### REQUEST:
The answer must consist of every line from the entries that holds the word "même".

————

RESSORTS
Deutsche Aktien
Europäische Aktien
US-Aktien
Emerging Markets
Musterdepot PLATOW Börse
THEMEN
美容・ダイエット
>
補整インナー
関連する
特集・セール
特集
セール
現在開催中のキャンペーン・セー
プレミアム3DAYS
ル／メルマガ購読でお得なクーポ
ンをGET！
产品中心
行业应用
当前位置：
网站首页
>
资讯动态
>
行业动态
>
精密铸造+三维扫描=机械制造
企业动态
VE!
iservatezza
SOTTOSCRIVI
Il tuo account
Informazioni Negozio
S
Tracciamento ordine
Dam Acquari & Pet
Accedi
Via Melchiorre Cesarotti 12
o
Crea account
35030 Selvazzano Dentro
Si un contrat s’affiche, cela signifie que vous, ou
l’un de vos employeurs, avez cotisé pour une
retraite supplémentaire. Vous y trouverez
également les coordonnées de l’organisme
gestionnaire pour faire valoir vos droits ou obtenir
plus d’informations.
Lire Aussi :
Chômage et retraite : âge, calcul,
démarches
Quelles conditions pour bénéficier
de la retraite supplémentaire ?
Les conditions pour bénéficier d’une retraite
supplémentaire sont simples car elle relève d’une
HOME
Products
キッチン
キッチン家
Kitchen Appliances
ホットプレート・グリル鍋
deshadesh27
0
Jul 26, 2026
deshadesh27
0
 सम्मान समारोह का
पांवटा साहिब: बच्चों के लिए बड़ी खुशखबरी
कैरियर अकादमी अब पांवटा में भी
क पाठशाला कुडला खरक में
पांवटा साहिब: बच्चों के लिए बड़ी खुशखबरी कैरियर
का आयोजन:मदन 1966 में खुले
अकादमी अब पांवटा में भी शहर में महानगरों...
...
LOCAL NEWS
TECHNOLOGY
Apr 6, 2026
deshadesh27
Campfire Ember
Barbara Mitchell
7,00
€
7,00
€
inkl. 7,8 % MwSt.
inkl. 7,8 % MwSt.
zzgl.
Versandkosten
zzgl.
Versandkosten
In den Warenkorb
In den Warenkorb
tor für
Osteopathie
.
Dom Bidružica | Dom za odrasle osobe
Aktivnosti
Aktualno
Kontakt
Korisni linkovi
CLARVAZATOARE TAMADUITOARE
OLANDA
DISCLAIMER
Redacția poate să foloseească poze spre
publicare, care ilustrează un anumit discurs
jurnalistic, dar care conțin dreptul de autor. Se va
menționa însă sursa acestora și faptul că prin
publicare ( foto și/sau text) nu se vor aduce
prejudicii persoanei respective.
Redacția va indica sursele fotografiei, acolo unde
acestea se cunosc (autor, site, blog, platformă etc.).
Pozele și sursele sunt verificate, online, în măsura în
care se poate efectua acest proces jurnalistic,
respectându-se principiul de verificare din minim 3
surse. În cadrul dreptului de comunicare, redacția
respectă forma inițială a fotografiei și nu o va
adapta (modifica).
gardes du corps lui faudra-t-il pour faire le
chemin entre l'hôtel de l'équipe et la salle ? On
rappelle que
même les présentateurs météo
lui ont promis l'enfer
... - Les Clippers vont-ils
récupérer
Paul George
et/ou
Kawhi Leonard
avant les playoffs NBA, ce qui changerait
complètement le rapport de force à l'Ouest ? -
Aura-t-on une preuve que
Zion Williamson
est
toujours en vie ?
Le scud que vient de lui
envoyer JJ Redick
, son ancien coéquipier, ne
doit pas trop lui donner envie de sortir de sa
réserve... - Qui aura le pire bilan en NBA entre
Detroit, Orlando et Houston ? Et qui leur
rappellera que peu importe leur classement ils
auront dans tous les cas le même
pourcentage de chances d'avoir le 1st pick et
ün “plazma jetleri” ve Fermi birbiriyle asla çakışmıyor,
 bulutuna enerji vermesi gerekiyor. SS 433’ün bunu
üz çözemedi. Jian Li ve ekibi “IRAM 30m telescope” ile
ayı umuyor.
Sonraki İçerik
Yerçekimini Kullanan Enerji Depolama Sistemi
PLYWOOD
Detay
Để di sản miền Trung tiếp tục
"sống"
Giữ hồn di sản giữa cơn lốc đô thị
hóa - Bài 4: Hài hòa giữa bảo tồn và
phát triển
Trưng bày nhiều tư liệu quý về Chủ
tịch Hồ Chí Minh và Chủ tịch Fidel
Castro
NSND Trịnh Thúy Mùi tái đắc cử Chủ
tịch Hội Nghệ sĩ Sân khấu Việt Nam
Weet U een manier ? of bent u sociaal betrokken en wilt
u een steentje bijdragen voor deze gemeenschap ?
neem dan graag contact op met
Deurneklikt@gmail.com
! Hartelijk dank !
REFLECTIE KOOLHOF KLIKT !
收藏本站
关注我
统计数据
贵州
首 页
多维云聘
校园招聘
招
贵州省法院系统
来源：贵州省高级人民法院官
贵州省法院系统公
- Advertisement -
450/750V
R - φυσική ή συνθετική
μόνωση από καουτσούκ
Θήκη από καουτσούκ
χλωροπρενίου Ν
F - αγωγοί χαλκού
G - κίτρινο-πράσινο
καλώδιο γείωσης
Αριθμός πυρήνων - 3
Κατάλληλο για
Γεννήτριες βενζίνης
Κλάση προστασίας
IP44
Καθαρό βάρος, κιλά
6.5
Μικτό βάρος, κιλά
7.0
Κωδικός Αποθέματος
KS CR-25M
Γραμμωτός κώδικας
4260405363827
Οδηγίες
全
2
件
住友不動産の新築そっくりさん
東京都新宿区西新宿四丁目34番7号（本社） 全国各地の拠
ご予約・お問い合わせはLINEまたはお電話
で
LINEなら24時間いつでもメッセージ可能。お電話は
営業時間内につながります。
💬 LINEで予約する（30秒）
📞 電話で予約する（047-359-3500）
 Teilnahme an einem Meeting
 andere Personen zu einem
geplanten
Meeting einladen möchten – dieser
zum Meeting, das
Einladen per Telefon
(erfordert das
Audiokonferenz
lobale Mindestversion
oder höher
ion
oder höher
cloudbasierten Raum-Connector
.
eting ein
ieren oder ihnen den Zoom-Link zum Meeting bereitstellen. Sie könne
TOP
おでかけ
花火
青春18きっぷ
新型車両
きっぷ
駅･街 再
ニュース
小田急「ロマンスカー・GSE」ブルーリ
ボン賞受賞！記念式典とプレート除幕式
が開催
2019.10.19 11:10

————

### SOLUTION FOR THIS EXERCISE:
même les présentateurs météo
auront dans tous les cas le même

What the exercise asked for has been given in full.